Measure 109 had a 56% majority as of Tuesday evening, according to Oregon Live. 1,832,513 votes were counted.
It'll take the next two years to hammer out the regulatory details surrounding psilocybin usage in Oregon, including how to qualify a therapist administering its use.
Treating mental health issues with psilocybin therapy
Psilocybin therapy has been carefully monitored and researched by scientists in renowned universities such as Johns Hopkins, Imperial College London, and UCLA — all of which have noted its promising results when treating mental health issues such as depression and PTSD.
Psychotherapist Tom Eckert told Oregon Live that "We need options. And this is a valid therapeutic option that could help thousands of people."

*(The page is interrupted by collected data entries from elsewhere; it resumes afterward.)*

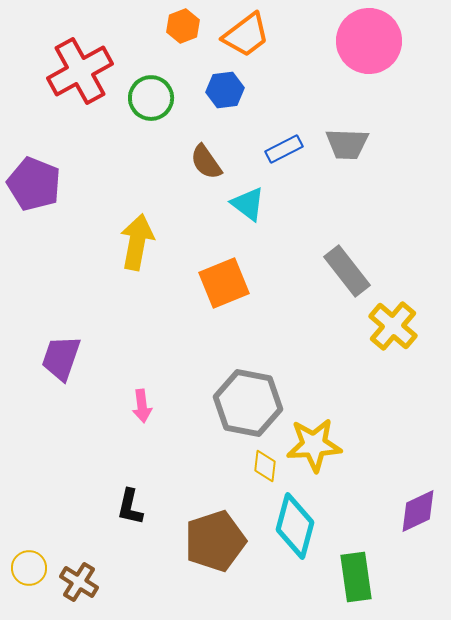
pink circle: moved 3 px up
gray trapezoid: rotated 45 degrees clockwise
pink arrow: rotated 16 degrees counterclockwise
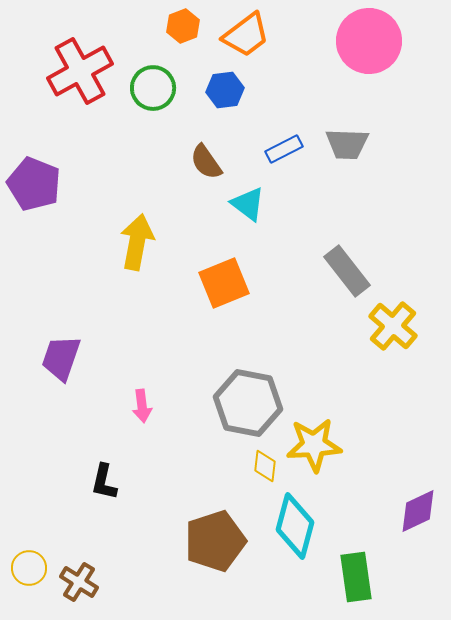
green circle: moved 2 px right, 10 px up
black L-shape: moved 26 px left, 25 px up
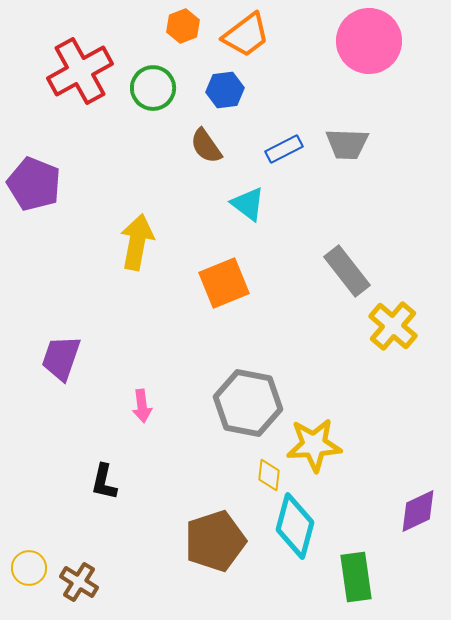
brown semicircle: moved 16 px up
yellow diamond: moved 4 px right, 9 px down
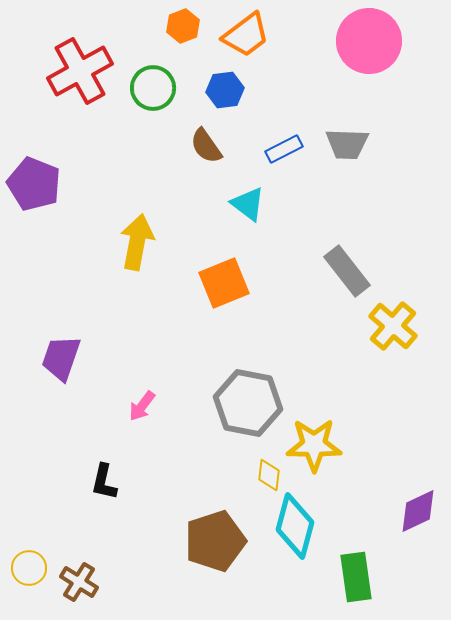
pink arrow: rotated 44 degrees clockwise
yellow star: rotated 4 degrees clockwise
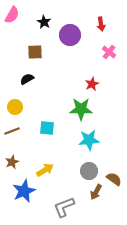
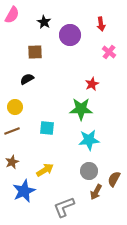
brown semicircle: rotated 98 degrees counterclockwise
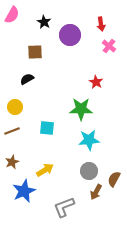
pink cross: moved 6 px up
red star: moved 4 px right, 2 px up; rotated 16 degrees counterclockwise
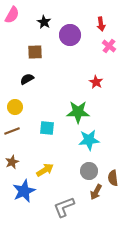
green star: moved 3 px left, 3 px down
brown semicircle: moved 1 px left, 1 px up; rotated 35 degrees counterclockwise
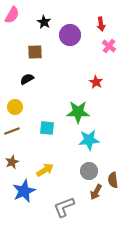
brown semicircle: moved 2 px down
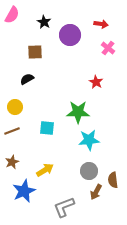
red arrow: rotated 72 degrees counterclockwise
pink cross: moved 1 px left, 2 px down
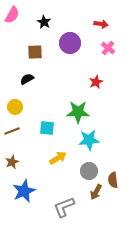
purple circle: moved 8 px down
red star: rotated 16 degrees clockwise
yellow arrow: moved 13 px right, 12 px up
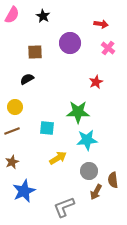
black star: moved 1 px left, 6 px up
cyan star: moved 2 px left
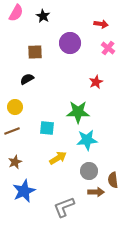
pink semicircle: moved 4 px right, 2 px up
brown star: moved 3 px right
brown arrow: rotated 119 degrees counterclockwise
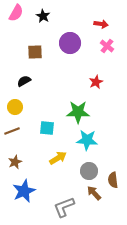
pink cross: moved 1 px left, 2 px up
black semicircle: moved 3 px left, 2 px down
cyan star: rotated 10 degrees clockwise
brown arrow: moved 2 px left, 1 px down; rotated 133 degrees counterclockwise
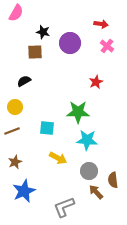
black star: moved 16 px down; rotated 16 degrees counterclockwise
yellow arrow: rotated 60 degrees clockwise
brown arrow: moved 2 px right, 1 px up
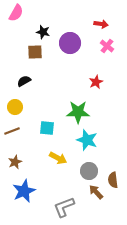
cyan star: rotated 15 degrees clockwise
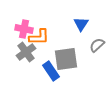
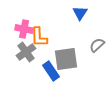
blue triangle: moved 1 px left, 11 px up
orange L-shape: rotated 90 degrees clockwise
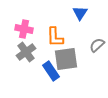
orange L-shape: moved 16 px right
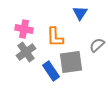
gray square: moved 5 px right, 3 px down
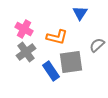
pink cross: rotated 18 degrees clockwise
orange L-shape: moved 2 px right; rotated 75 degrees counterclockwise
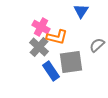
blue triangle: moved 1 px right, 2 px up
pink cross: moved 17 px right, 2 px up
gray cross: moved 13 px right, 5 px up; rotated 12 degrees counterclockwise
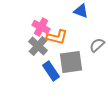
blue triangle: rotated 42 degrees counterclockwise
gray cross: moved 1 px left, 1 px up
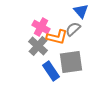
blue triangle: rotated 28 degrees clockwise
gray semicircle: moved 24 px left, 16 px up
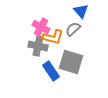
orange L-shape: moved 4 px left
gray cross: rotated 30 degrees counterclockwise
gray square: rotated 25 degrees clockwise
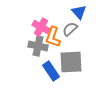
blue triangle: moved 2 px left, 1 px down
gray semicircle: moved 3 px left
orange L-shape: rotated 95 degrees clockwise
gray square: rotated 20 degrees counterclockwise
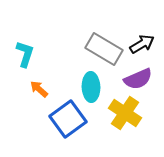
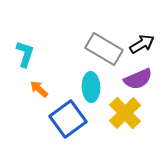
yellow cross: rotated 12 degrees clockwise
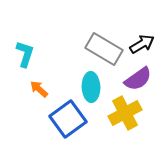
purple semicircle: rotated 12 degrees counterclockwise
yellow cross: rotated 16 degrees clockwise
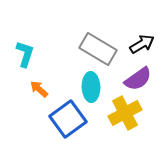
gray rectangle: moved 6 px left
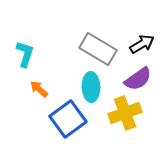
yellow cross: rotated 8 degrees clockwise
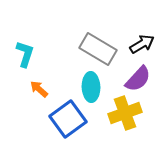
purple semicircle: rotated 12 degrees counterclockwise
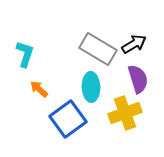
black arrow: moved 8 px left
purple semicircle: rotated 60 degrees counterclockwise
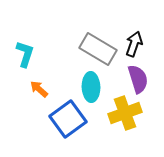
black arrow: rotated 40 degrees counterclockwise
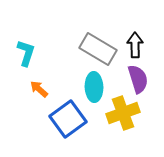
black arrow: moved 1 px right, 1 px down; rotated 20 degrees counterclockwise
cyan L-shape: moved 1 px right, 1 px up
cyan ellipse: moved 3 px right
yellow cross: moved 2 px left
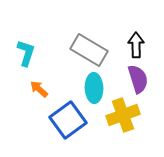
black arrow: moved 1 px right
gray rectangle: moved 9 px left, 1 px down
cyan ellipse: moved 1 px down
yellow cross: moved 2 px down
blue square: moved 1 px down
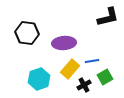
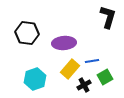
black L-shape: rotated 60 degrees counterclockwise
cyan hexagon: moved 4 px left
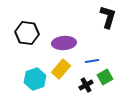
yellow rectangle: moved 9 px left
black cross: moved 2 px right
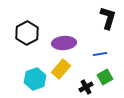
black L-shape: moved 1 px down
black hexagon: rotated 25 degrees clockwise
blue line: moved 8 px right, 7 px up
black cross: moved 2 px down
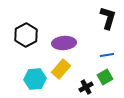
black hexagon: moved 1 px left, 2 px down
blue line: moved 7 px right, 1 px down
cyan hexagon: rotated 15 degrees clockwise
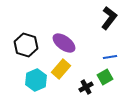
black L-shape: moved 1 px right; rotated 20 degrees clockwise
black hexagon: moved 10 px down; rotated 15 degrees counterclockwise
purple ellipse: rotated 40 degrees clockwise
blue line: moved 3 px right, 2 px down
cyan hexagon: moved 1 px right, 1 px down; rotated 20 degrees counterclockwise
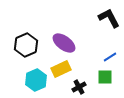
black L-shape: rotated 65 degrees counterclockwise
black hexagon: rotated 20 degrees clockwise
blue line: rotated 24 degrees counterclockwise
yellow rectangle: rotated 24 degrees clockwise
green square: rotated 28 degrees clockwise
black cross: moved 7 px left
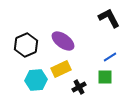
purple ellipse: moved 1 px left, 2 px up
cyan hexagon: rotated 20 degrees clockwise
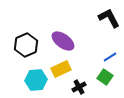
green square: rotated 35 degrees clockwise
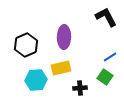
black L-shape: moved 3 px left, 1 px up
purple ellipse: moved 1 px right, 4 px up; rotated 55 degrees clockwise
yellow rectangle: moved 1 px up; rotated 12 degrees clockwise
black cross: moved 1 px right, 1 px down; rotated 24 degrees clockwise
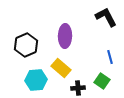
purple ellipse: moved 1 px right, 1 px up
blue line: rotated 72 degrees counterclockwise
yellow rectangle: rotated 54 degrees clockwise
green square: moved 3 px left, 4 px down
black cross: moved 2 px left
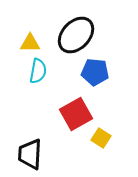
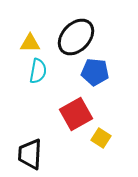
black ellipse: moved 2 px down
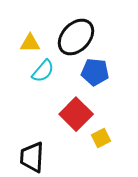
cyan semicircle: moved 5 px right; rotated 30 degrees clockwise
red square: rotated 16 degrees counterclockwise
yellow square: rotated 30 degrees clockwise
black trapezoid: moved 2 px right, 3 px down
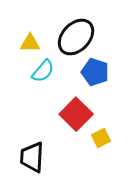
blue pentagon: rotated 12 degrees clockwise
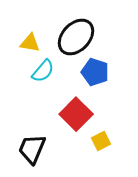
yellow triangle: rotated 10 degrees clockwise
yellow square: moved 3 px down
black trapezoid: moved 8 px up; rotated 20 degrees clockwise
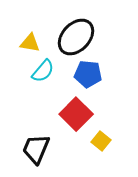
blue pentagon: moved 7 px left, 2 px down; rotated 12 degrees counterclockwise
yellow square: rotated 24 degrees counterclockwise
black trapezoid: moved 4 px right
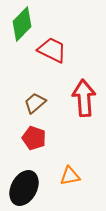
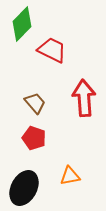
brown trapezoid: rotated 90 degrees clockwise
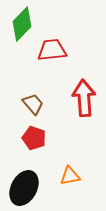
red trapezoid: rotated 32 degrees counterclockwise
brown trapezoid: moved 2 px left, 1 px down
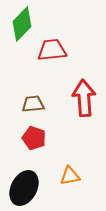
brown trapezoid: rotated 55 degrees counterclockwise
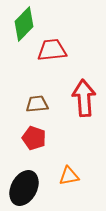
green diamond: moved 2 px right
brown trapezoid: moved 4 px right
orange triangle: moved 1 px left
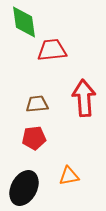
green diamond: moved 2 px up; rotated 52 degrees counterclockwise
red pentagon: rotated 25 degrees counterclockwise
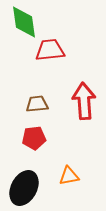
red trapezoid: moved 2 px left
red arrow: moved 3 px down
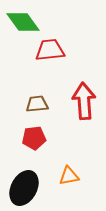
green diamond: moved 1 px left; rotated 28 degrees counterclockwise
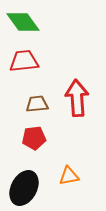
red trapezoid: moved 26 px left, 11 px down
red arrow: moved 7 px left, 3 px up
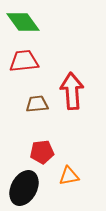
red arrow: moved 5 px left, 7 px up
red pentagon: moved 8 px right, 14 px down
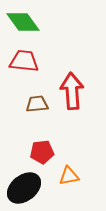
red trapezoid: rotated 12 degrees clockwise
black ellipse: rotated 24 degrees clockwise
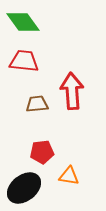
orange triangle: rotated 20 degrees clockwise
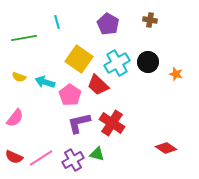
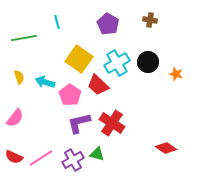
yellow semicircle: rotated 128 degrees counterclockwise
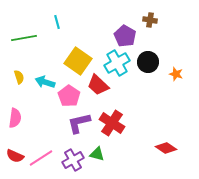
purple pentagon: moved 17 px right, 12 px down
yellow square: moved 1 px left, 2 px down
pink pentagon: moved 1 px left, 1 px down
pink semicircle: rotated 30 degrees counterclockwise
red semicircle: moved 1 px right, 1 px up
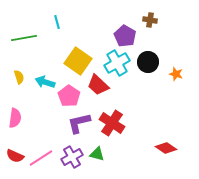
purple cross: moved 1 px left, 3 px up
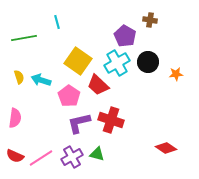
orange star: rotated 24 degrees counterclockwise
cyan arrow: moved 4 px left, 2 px up
red cross: moved 1 px left, 3 px up; rotated 15 degrees counterclockwise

It was stressed that if the bill were to pass, magic mushrooms won't become legal for recreational sale just anywhere. It would become available as psilocybin, which would be stored and administered in selected licensed facilities.
Patients would also have to be over 21 years old and pass a screening test beforehand.
Oregon isn't solely focusing on mushrooms, though, as it's also looking to decriminalize the possession of small amounts of recreational drugs through its Measure 110, which passed with a 62% majority on Tuesday night, per the New York Post.